I don’t have any particularly interesting commentary on this NYT piece about the tradition of families with only daughters in Afghanistan raising one as a boy, but I think it speaks for itself about the problematic gender attitudes in the country and is well worth your time to read.  The basics:

There are no statistics about how many Afghan girls masquerade as boys. But when asked, Afghans of several generations can often tell a story of a female relative, friend, neighbor or co-worker who grew up disguised as a boy. To those who know, these children are often referred to as neither “daughter” nor “son” in conversation, but as “bacha posh,” which literally means “dressed up as a boy” in Dari.

Through dozens of interviews conducted over several months, where many people wanted to remain anonymous or to use only first names for fear of exposing their families, it was possible to trace a practice that has remained mostly obscured to outsiders. Yet it cuts across class, education, ethnicity and geography, and has endured even through Afghanistan’s many wars and governments.

Afghan families have many reasons for pretending their girls are boys, including economic need, social pressure to have sons, and in some cases, a superstition that doing so can lead to the birth of a real boy. Lacking a son, the parents decide to make one up, usually by cutting the hair of a daughter and dressing her in typical Afghan men’s clothing. There are no specific legal or religious proscriptions against the practice. In most cases, a return to womanhood takes place when the child enters puberty. The parents almost always make that decision.

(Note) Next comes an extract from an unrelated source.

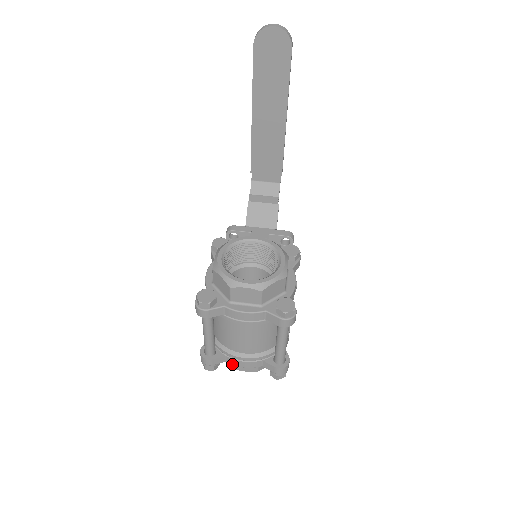
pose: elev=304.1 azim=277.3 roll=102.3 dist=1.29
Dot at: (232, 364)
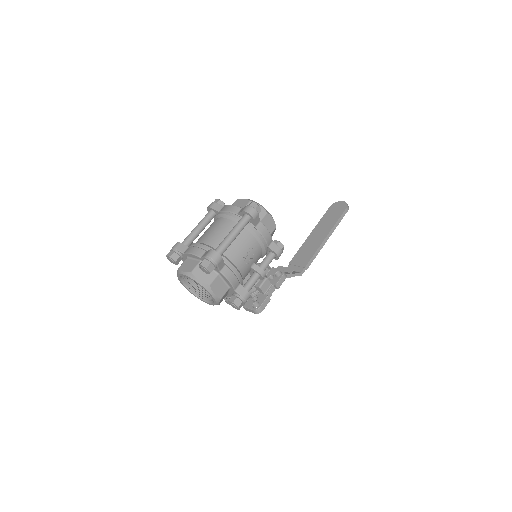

Okay, a little commentary, now that I’ve finished reading the article.  Sometimes, I feel the need to be really judgmental.  Any culture that encourages this type of behavior because women are so oppressed and devalued is hopelessly backward and dysfunctional.  I’ve got no acceptance for cultural relativism– the attitudes towards gender roles in Afghanistan are simply appalling and inhumane.  There, that felt good.

About Steve Greene
Professor of Political Science at NC State

One Response to Gender in Afghanistan

  1. Sonia says:

    Wow, if that doesn’t cement GENDER = PERFORMANCE for anyone, I don’t know what will.